Happy Thanksgiving from Myth & Moor
Thursday, November 25, 2021
Each year I post my "Prayer of Gratitude" on Thanksgiving Day . . . and this year I need the reminder of all I am thankful for more than most. A member of my American family has died, a close relative I grew up with as a sister, and whose sudden loss has come as a shock. There has been so much loss for so many people over the past pandemic year, and to any of you who are also struggling right now (and aren't we all, in one way or another?) I send love and solidarity. One of the many things I am grateful for is the Mythic Arts community, and for your kind support of Myth & Moor even during those times when life takes me out of the studio and away from blogging here. I will be back.
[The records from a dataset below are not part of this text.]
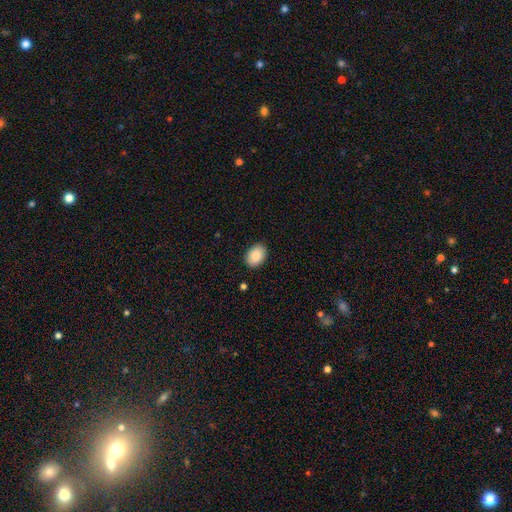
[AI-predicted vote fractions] Smooth or featured? Predicted: smooth (p=0.88). How rounded? Predicted: in between (p=0.82). Merging? Predicted: none (p=0.88).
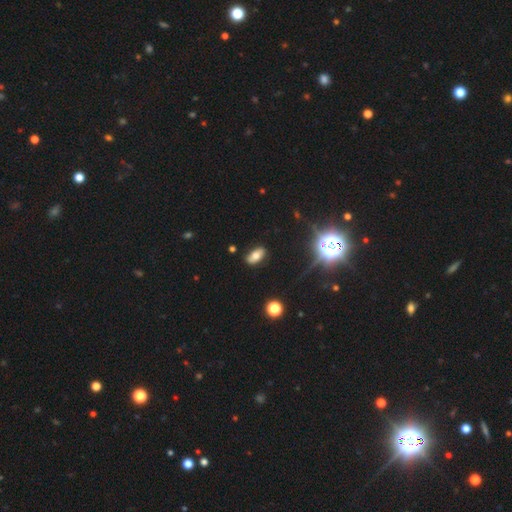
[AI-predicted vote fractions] This appears to be a smooth galaxy with no disk features (66%) that is in between round and cigar-shaped (90%). Merging: none (82%).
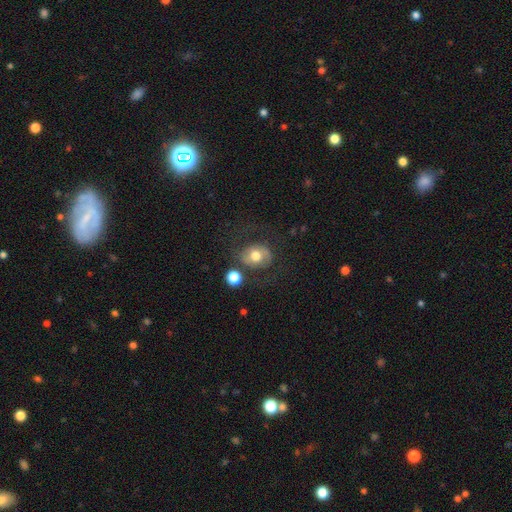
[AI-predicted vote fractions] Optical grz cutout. It shows a smooth galaxy with no disk features (55%) that is round (62%). Merging: none (59%).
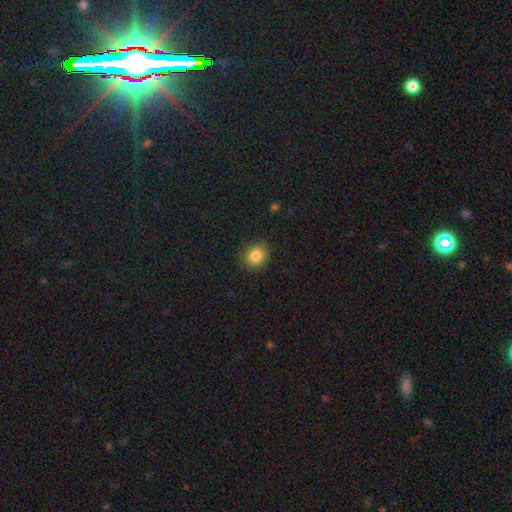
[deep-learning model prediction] A smooth galaxy with no disk features (84%) that is round (80%).

Vote fractions:
- Smooth or featured? smooth: 84% / star or artifact: 10% / featured or disk: 6%
- How rounded? round: 80% / in between: 20% / cigar-shaped: 1%
- Merging? none: 83% / minor disturbance: 13% / major disturbance: 3% / merger: 1%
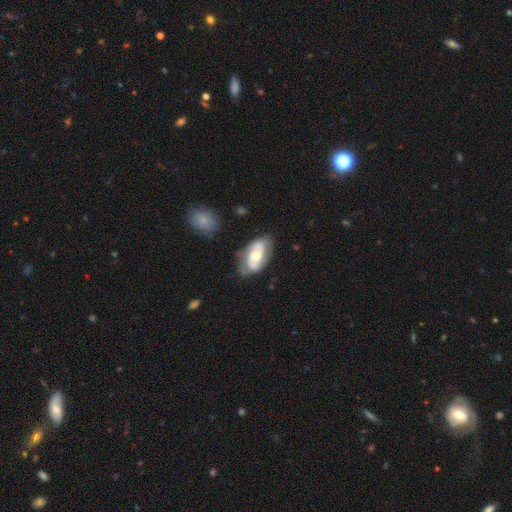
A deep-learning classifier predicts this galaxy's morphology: Smooth or featured? Predicted: featured or disk (p=0.59). Edge-on disk? Predicted: no (p=0.92). Bar? Predicted: no (p=0.61). Spiral arms? Predicted: yes (p=0.58). Bulge size? Predicted: moderate (p=0.71). Merging? Predicted: none (p=0.68).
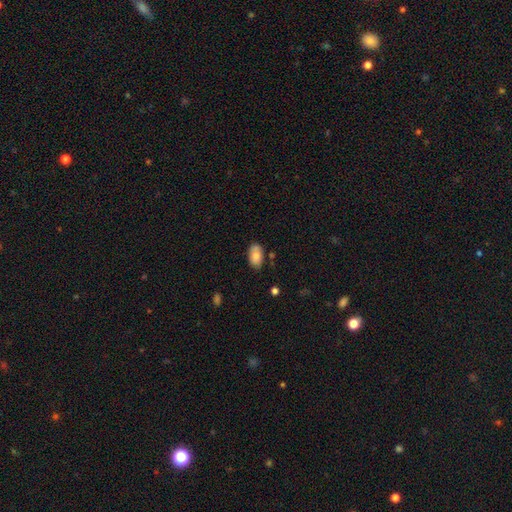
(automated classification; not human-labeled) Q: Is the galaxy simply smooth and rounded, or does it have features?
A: smooth — 81%.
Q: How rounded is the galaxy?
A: in between — 93%.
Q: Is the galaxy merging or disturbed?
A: none — 73%.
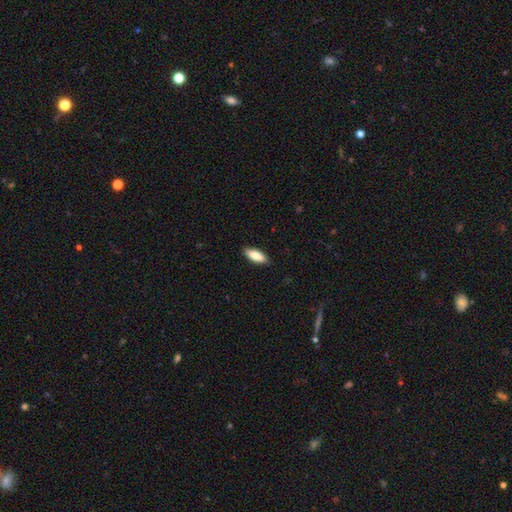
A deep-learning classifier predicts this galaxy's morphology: Smooth or featured: smooth — 85% (featured or disk — 9%)
How rounded: in between — 75% (cigar-shaped — 23%)
Merging: none — 89% (minor disturbance — 8%)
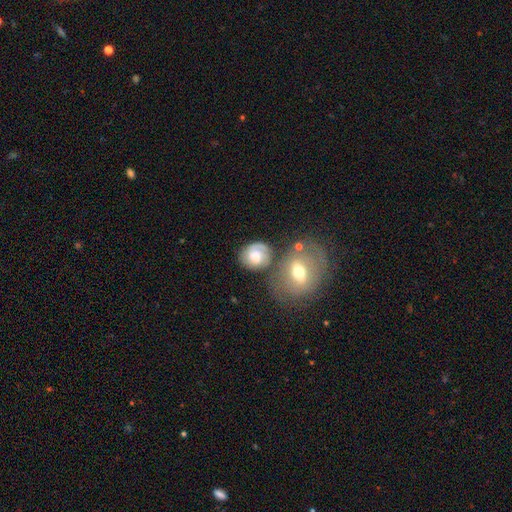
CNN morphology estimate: Q: Smooth or featured?
A: featured or disk (52%); runner-up: smooth (41%)
Q: Edge-on disk?
A: no (97%); runner-up: yes (3%)
Q: Bar?
A: no (65%); runner-up: weak (29%)
Q: Spiral arms?
A: yes (81%); runner-up: no (19%)
Q: Bulge size?
A: moderate (51%); runner-up: large (25%)
Q: Merging?
A: none (53%); runner-up: minor disturbance (20%)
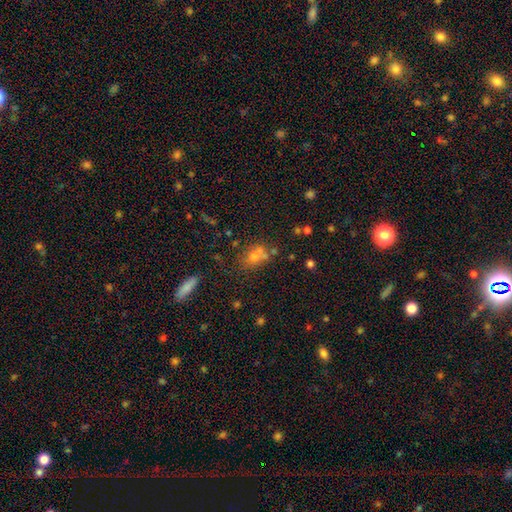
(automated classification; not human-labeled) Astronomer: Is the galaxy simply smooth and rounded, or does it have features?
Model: smooth — 63%.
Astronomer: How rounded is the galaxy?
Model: in between — 57% (runner-up: round, 41%).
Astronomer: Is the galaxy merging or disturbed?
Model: none — 48% (runner-up: merger, 28%).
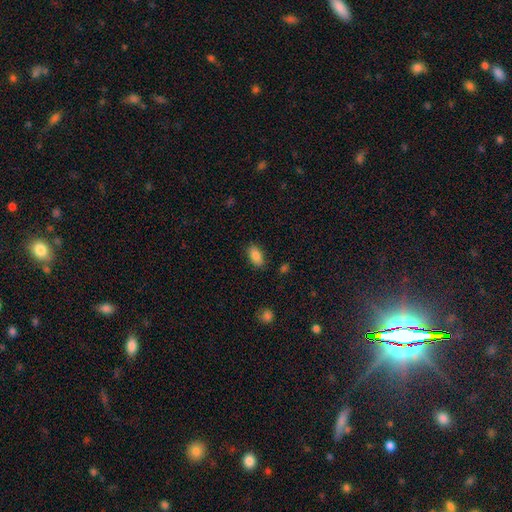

I'm longing to resume our conversations about books and myth and art.
For all of you who celebrate Thanksgiving: the hound and I wish you a warm and wonderful holiday.
A Prayer of Gratitude
Wind and water, feather and stone, green grass, white cloud, black fur, red tongue, the panting of the the breath and the pounding of the heart and the winding of the path we’re traveling on, these are the things I’m grateful for,
this hill, these prints of hoof and paw, of fairy footsteps in mud and moss, for the hard climb up and the bounding back down,
for labor, for ease, for persistence, for joy, for all these things and more besides: for birds and bees and beetles and brambles and the last blackberries in bracken and thorn, for the scent of time and the taste of age, and the brittle brown leaves snapping underfoot, for the spirits that dance in mist and smoke and the ancestors in our blood and bones, for the mystery that some call God but that I call rain and thistle and fossil and crow,
and love, of course, I am thankful for love, and light, laughter, delight, desire,
but also for loss and grief (those patient teachers), dark nights, new moons, bright stars,
for sleep, for dreams, for waking at the witching hour in a bed that’s safe and warm, for the ticking of the clock, and the creaking of the walls, and the hush that comes just before the dawn, and my dear one’s breath rising and falling and a little dog snoring by the kitchen hearth, and the house that holds us, the life that molds us, the children, the friends, the neighbors, the village, the hill that shelters us in its palm and the land that roots us in place and time, for all this and more I am awestruck, I am dumbstruck, I am grateful, and I am giving thanks.